Apparently Secure (NatureServe)
Scientific classification
  • Clintonia andrewsii Alph.Wood

Clintonia andrewsiana is a species of flowering plant in the lily family Liliaceae. The species was discovered by John Milton Bigelow in 1854 and described by John Torrey in 1856. The specific epithet andrewsiana honors Timothy Langdon Andrews (1819–1908), a "gentleman who assiduously examined the botany" of California during the mid-19th century. The species is commonly known as Andrews clintonia or red clintonia, where the latter refers to the color of the flowers. In California, it is also known as bluebead lily or western bluebead lily, not to be confused with C. borealis, which is likewise known as bluebead lily. The Pomo people of northern California considered the plant to be poisonous.

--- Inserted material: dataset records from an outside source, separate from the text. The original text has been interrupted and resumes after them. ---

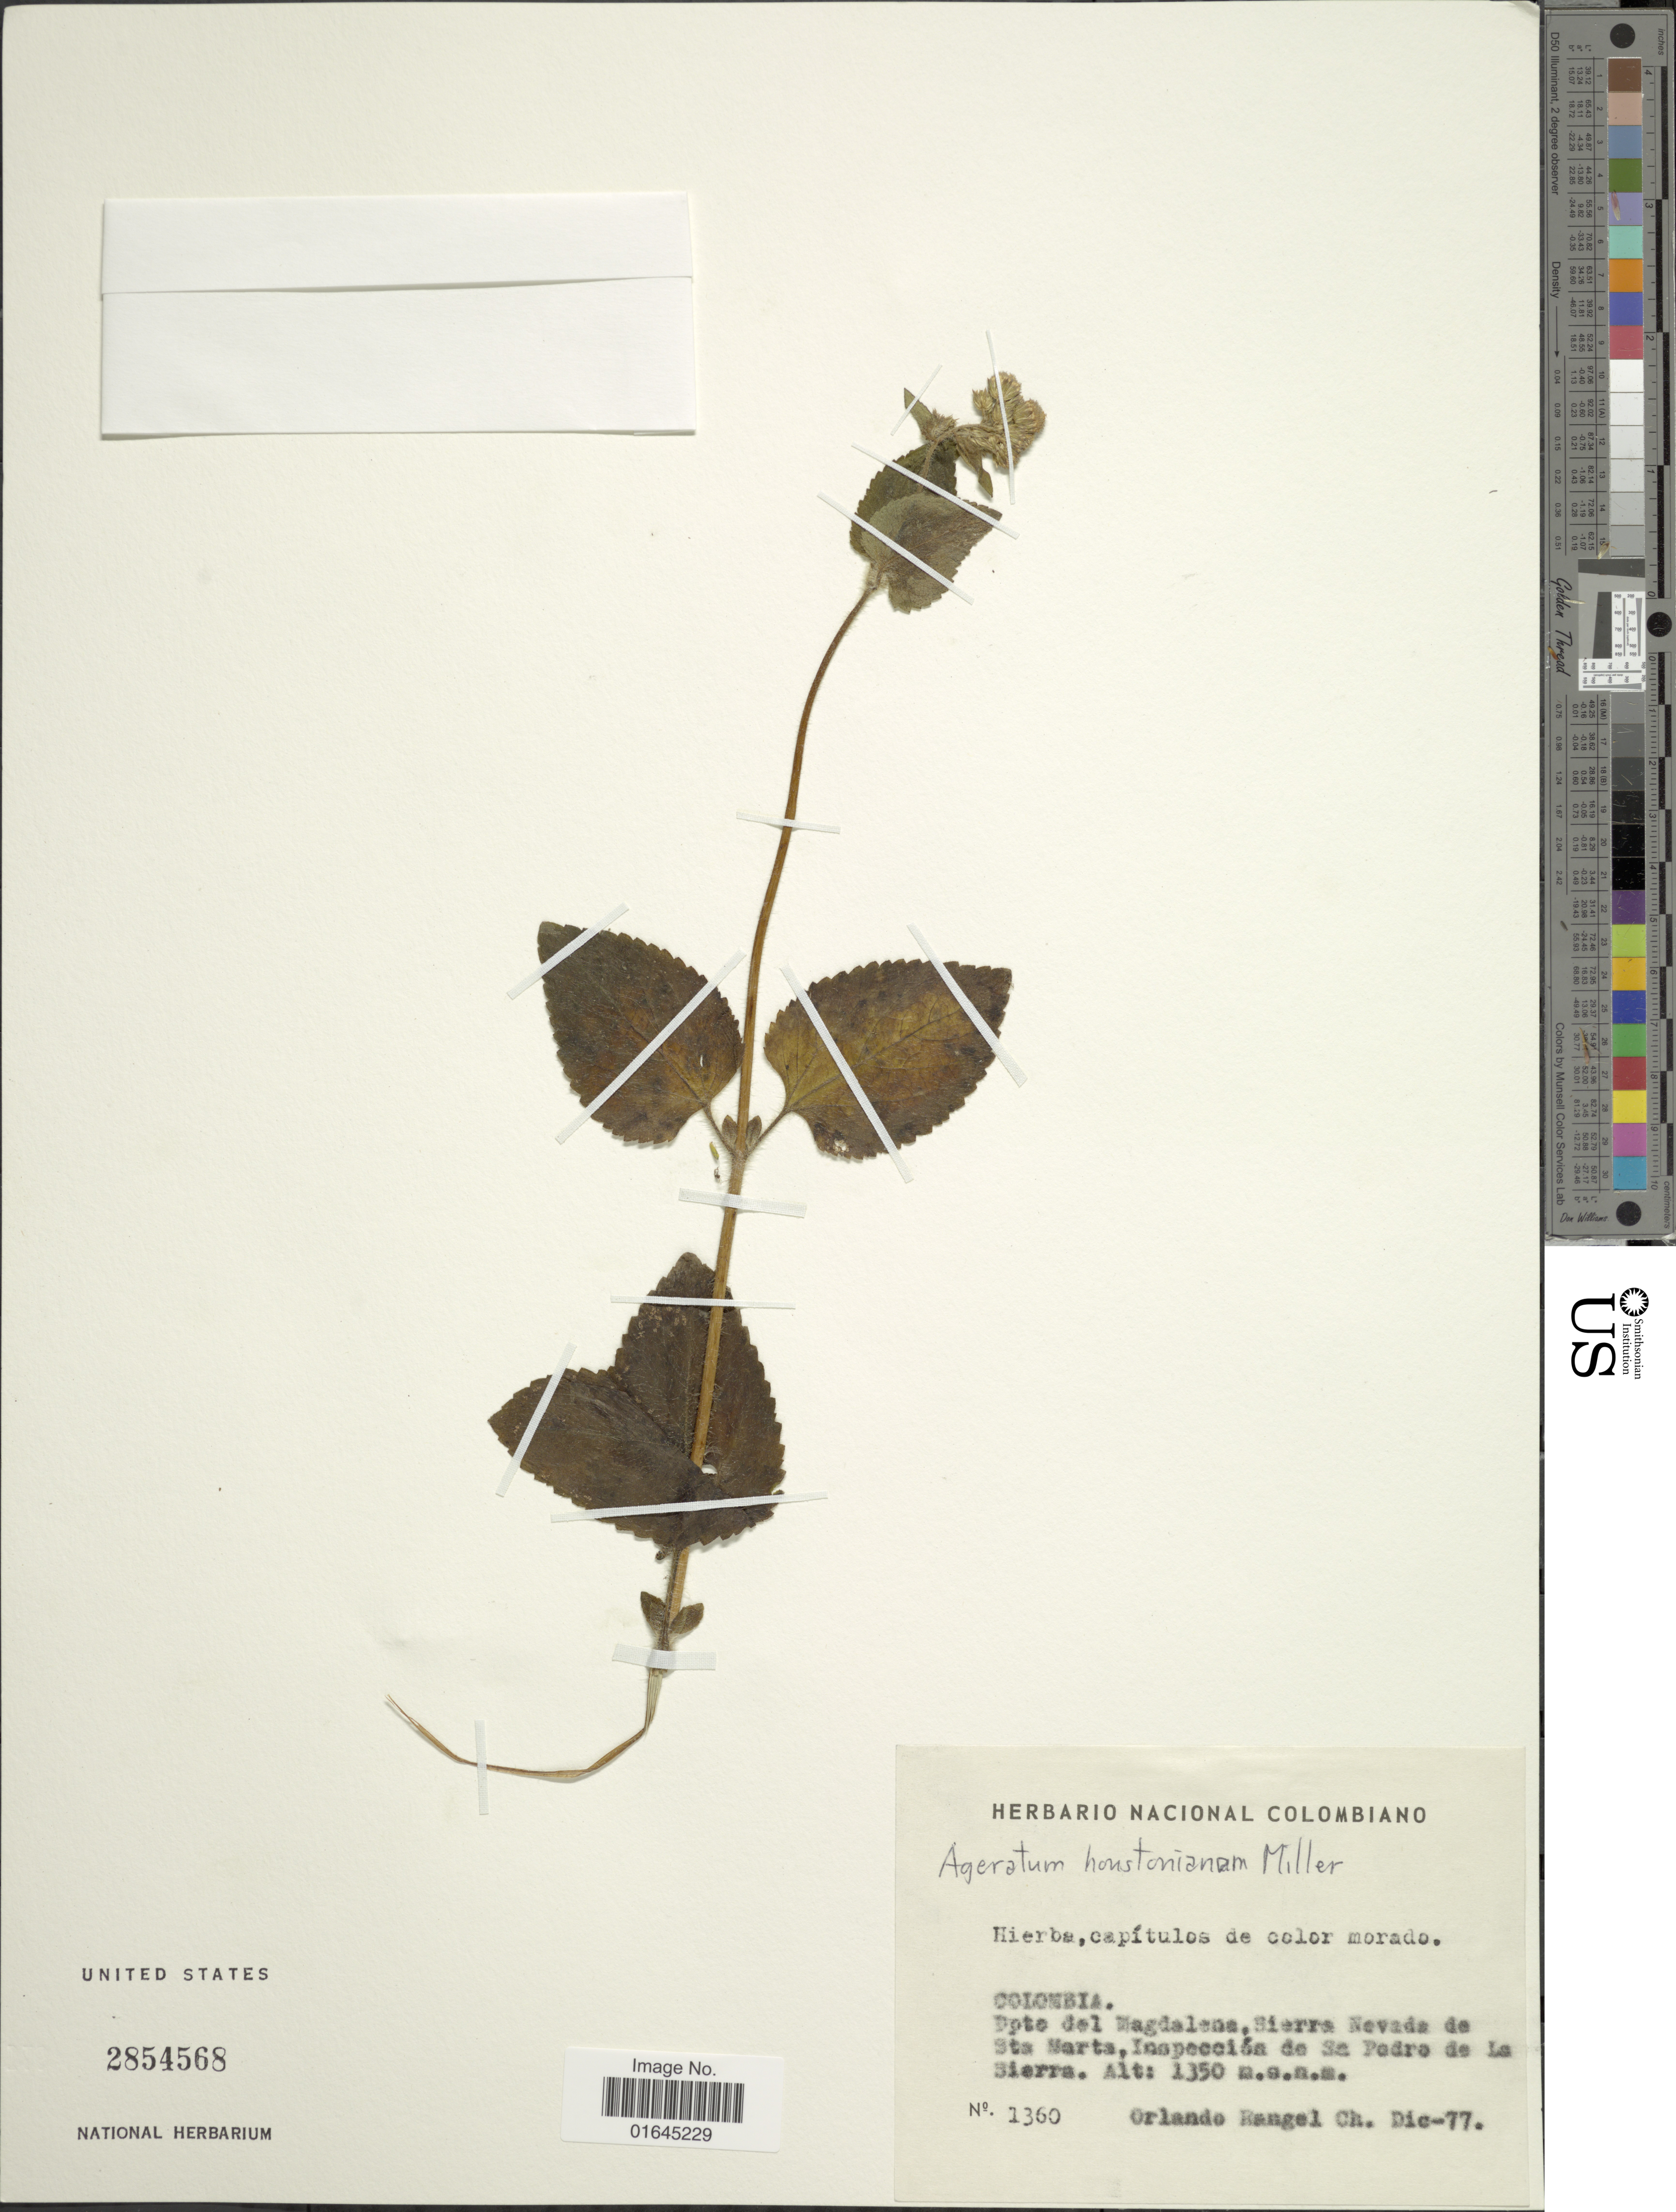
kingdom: Plantae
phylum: Tracheophyta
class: Magnoliopsida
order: Asterales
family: Asteraceae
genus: Ageratum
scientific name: Ageratum houstonianum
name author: Mill.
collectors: O. Rangel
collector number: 1360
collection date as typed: Transcribed d/m/y: /12/77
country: Colombia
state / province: Magdalena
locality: Dpto. del Magdalena. Sierra Nevada de Sta. Marta. Inspección de Sa Pedro de La Sierra.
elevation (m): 1350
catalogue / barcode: US 2854568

Clintonia andrewsiana is a perennial herbaceous plant that spreads by means of underground rhizomes. It is the largest plant species in the genus, standing 30 to 80 cm (12 to 31 in) tall. Around the base of the plant are 5 or 6 oval-shaped, dark green leaves, each 20 to 35 cm (8 to 14 in) long and 5 to 15 cm (2 to 6 in) wide. The tall, erect inflorescence consists of a terminal umbel with 10–20 flowers and up to three lateral umbels with 2–4 flowers each. Each flower has six pink to reddish-purple tepals 1 to 2 cm (0.4 to 0.8 in) long and six stamens about half as long as the tepals. The fruit is a blue or blue-black berry approximately 1 cm (0.4 in) in diameter.


Clintonia andrewsiana is found along the West Coast of the United States, from Monterey County in central California north to Curry County in southwestern Oregon. It prefers the shady, moist areas of the coastal redwood forests.

The range of C. andrewsiana overlaps with that of C. uniflora in Humboldt County and Del Norte County in northwestern California and Curry County in Oregon, but the two species are readily distinguished by their flowers. C. andrewsiana has multiple flowers arranged in one or more umbels while C. uniflora has a single flower with white tepals. The tepals of C. andrewsiana are a deep claret red.